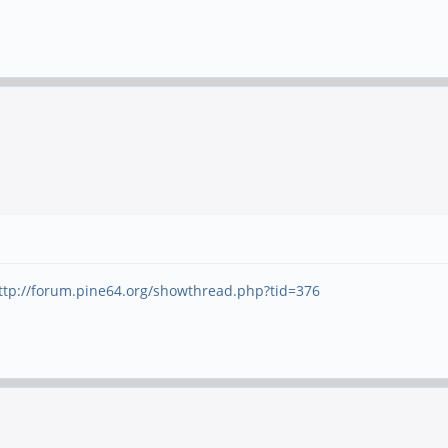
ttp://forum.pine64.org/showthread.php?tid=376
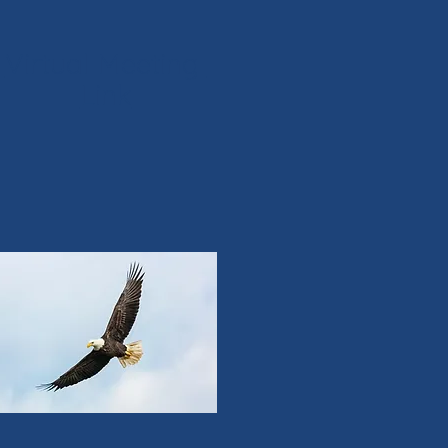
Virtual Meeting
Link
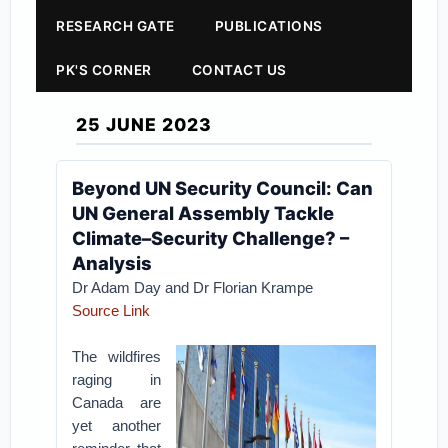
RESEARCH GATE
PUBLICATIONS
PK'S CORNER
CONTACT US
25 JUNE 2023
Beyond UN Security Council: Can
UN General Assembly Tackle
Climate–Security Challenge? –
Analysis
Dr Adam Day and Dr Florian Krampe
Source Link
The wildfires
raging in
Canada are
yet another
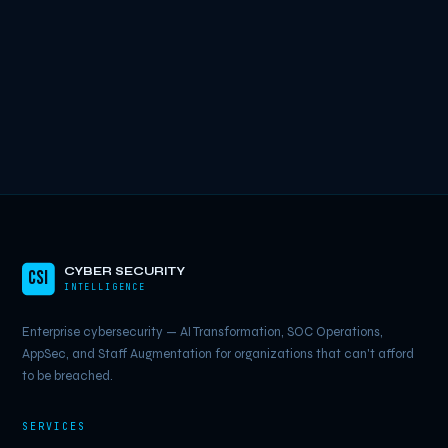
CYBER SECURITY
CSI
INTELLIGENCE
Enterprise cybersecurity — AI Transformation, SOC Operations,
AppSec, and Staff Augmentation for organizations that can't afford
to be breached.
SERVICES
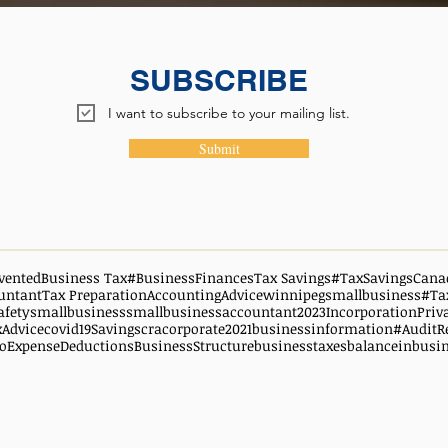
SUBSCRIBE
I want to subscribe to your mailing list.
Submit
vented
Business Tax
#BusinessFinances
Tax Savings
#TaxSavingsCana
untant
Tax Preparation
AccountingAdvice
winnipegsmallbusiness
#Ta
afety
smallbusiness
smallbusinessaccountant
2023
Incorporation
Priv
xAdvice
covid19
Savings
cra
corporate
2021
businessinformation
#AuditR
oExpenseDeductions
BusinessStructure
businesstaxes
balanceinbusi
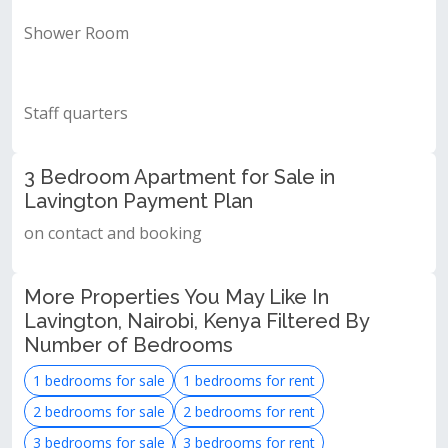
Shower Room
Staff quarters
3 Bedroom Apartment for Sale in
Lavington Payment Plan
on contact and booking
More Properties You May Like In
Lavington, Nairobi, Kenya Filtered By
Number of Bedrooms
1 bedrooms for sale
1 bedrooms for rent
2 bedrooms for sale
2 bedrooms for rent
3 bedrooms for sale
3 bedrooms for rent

##############################

== Exercise details ==
Leaving every picture out, repeat each line of the material exactly.

== Your response ==
ttp://forum.pine64.org/showthread.php?tid=376
Virtual Meeting
Link
RESEARCH GATE
PUBLICATIONS
PK'S CORNER
CONTACT US
25 JUNE 2023
Beyond UN Security Council: Can
UN General Assembly Tackle
Climate–Security Challenge? –
Analysis
Dr Adam Day and Dr Florian Krampe
Source Link
The wildfires
raging in
Canada are
yet another
CYBER SECURITY
CSI
INTELLIGENCE
Enterprise cybersecurity — AI Transformation, SOC Operations,
AppSec, and Staff Augmentation for organizations that can't afford
to be breached.
SERVICES
SUBSCRIBE
I want to subscribe to your mailing list.
Submit
vented
Business Tax
#BusinessFinances
Tax Savings
#TaxSavingsCana
untant
Tax Preparation
AccountingAdvice
winnipegsmallbusiness
#Ta
afety
smallbusiness
smallbusinessaccountant
2023
Incorporation
Priv
xAdvice
covid19
Savings
cra
corporate
2021
businessinformation
#AuditR
oExpenseDeductions
BusinessStructure
businesstaxes
balanceinbusi
Shower Room
Staff quarters
3 Bedroom Apartment for Sale in
Lavington Payment Plan
on contact and booking
More Properties You May Like In
Lavington, Nairobi, Kenya Filtered By
Number of Bedrooms
1 bedrooms for sale
1 bedrooms for rent
2 bedrooms for sale
2 bedrooms for rent
3 bedrooms for sale
3 bedrooms for rent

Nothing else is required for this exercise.